保団連女性部は医師・歯科医師の働き方改善を求めて9月22日に関係省庁に要請します。
9月22日(金)女性部省庁要請
会場:国会・参議院議員会館・B108会議室(地下1階)
省庁要請
14:00~ 文部科学省
14:30~ 厚生労働省
15:00~ こども家庭庁
内閣総理大臣 岸田文雄 殿
文部科学大臣 盛山正仁 殿
厚生労働大臣 武見敬三 殿
子ども家庭庁 加藤鮎子 殿
2023年9月22日
全国保険医団体連合会
女性部
部長 齊藤みち子
要請書
貴職におかれましては、連日行政の重責を果たされていますことに敬意を表します。

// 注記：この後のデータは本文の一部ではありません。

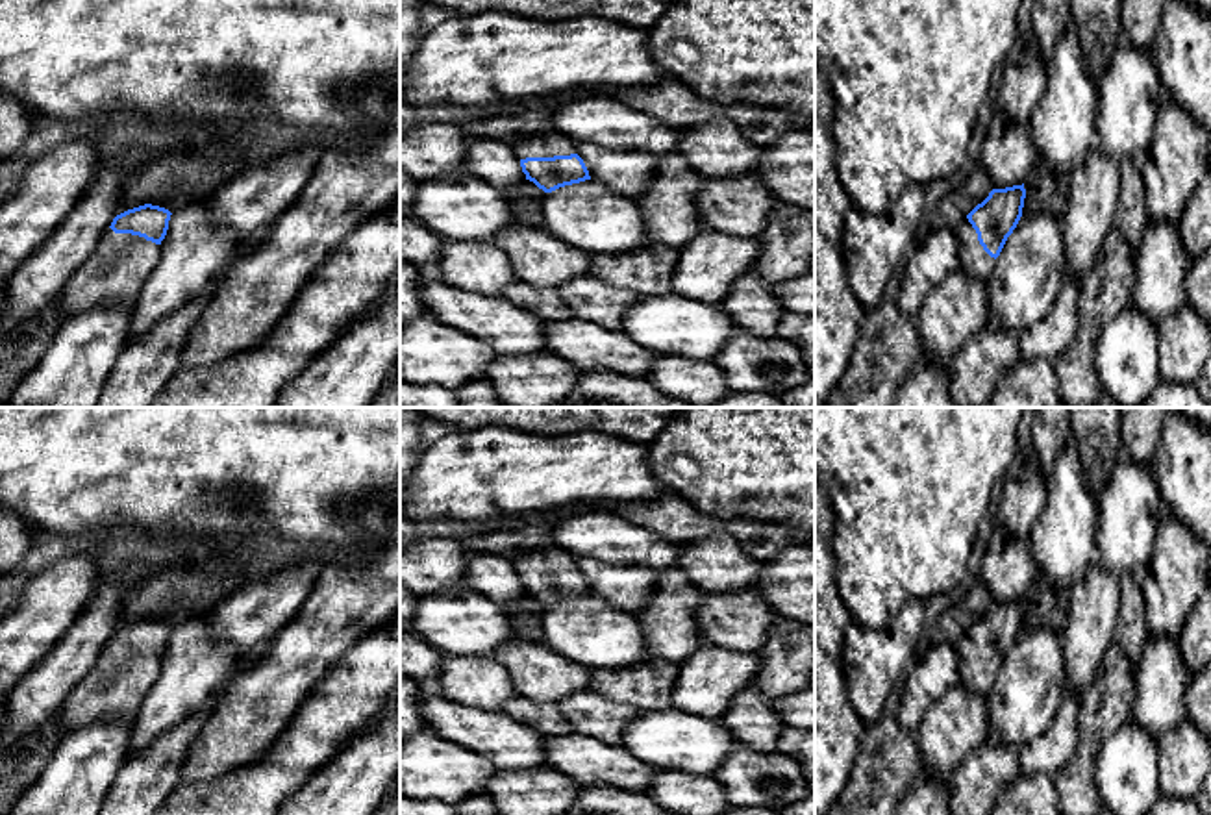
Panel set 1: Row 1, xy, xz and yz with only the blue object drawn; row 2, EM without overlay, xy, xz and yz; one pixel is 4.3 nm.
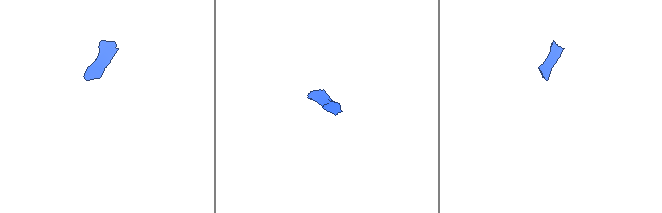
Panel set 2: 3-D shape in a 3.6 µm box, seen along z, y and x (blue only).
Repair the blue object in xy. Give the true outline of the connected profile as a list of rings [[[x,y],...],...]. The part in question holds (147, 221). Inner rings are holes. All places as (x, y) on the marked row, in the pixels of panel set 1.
[[[144,204],[117,215],[59,295],[59,324],[96,307],[133,307],[159,261],[170,211]]]

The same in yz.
[[[1024,183],[993,189],[989,196],[967,215],[955,228],[959,269],[987,282],[996,257],[1022,217],[1024,198]]]

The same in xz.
[[[556,128],[524,133],[513,144],[526,180],[544,193],[591,180],[583,159],[576,154],[576,143]]]

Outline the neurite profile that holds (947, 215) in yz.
[[[978,165],[965,180],[965,183],[943,198],[930,219],[933,230],[955,230],[967,215],[981,204],[993,191],[993,182],[987,170]]]

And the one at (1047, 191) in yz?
[[[1037,157],[1024,189],[1026,198],[1022,215],[1050,215],[1061,219],[1068,196],[1067,176],[1055,174],[1041,157]]]

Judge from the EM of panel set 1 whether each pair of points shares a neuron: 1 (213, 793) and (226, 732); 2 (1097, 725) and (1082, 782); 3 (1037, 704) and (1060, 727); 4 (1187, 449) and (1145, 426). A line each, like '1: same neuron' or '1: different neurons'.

全国保険医団体連合会(保団連)は、全国の医師・歯科医師約10万7000人で構成する団体です。当会女性部は2002年に結成され、女性医師・歯科医師の就労環境改善のための取り組みを続けてきました。女性医師・歯科医師の就労環境の改善は、男女ともに働きやすい医療界を実現し、安全・安心の医療の提供にもつながります。女性医師・歯科医師が能力を十分に発揮できる医療界にしていくため、以下の点についてご検討をお願いいたします。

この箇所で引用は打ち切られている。